== RECORDS FOR THE EXERCISE
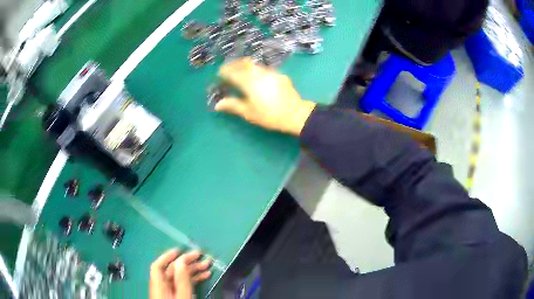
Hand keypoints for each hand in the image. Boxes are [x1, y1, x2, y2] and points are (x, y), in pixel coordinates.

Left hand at [150, 249, 211, 298]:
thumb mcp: (182, 297)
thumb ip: (181, 280)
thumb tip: (181, 261)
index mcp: (159, 286)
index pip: (158, 267)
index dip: (167, 256)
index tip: (181, 250)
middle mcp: (163, 288)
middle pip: (171, 271)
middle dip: (186, 262)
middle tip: (201, 256)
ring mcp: (170, 293)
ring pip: (180, 277)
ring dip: (193, 270)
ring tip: (207, 265)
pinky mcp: (177, 297)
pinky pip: (185, 285)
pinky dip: (194, 279)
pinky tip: (205, 276)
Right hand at [215, 57, 316, 135]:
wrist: (295, 114)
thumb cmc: (270, 115)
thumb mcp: (249, 113)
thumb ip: (233, 105)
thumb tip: (217, 104)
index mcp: (249, 83)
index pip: (234, 73)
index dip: (225, 71)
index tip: (220, 72)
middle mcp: (259, 74)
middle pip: (244, 65)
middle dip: (235, 64)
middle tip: (228, 67)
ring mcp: (271, 73)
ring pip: (255, 65)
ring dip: (246, 65)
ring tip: (241, 68)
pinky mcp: (280, 75)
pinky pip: (265, 69)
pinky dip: (257, 69)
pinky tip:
====
ASSIGNMENT: Nothing but the lines from the line containing "index dip: (225, 71)" through the final line of the entries should appear in your answer, copied exactly.

SOLUTION TO THE EXERCISE:
index dip: (225, 71)
index tip: (220, 72)
middle mcp: (259, 74)
middle pip: (244, 65)
middle dip: (235, 64)
middle tip: (228, 67)
ring mcp: (271, 73)
ring pip: (255, 65)
ring dip: (246, 65)
ring tip: (241, 68)
pinky mcp: (280, 75)
pinky pip: (265, 69)
pinky dip: (257, 69)
pinky tip:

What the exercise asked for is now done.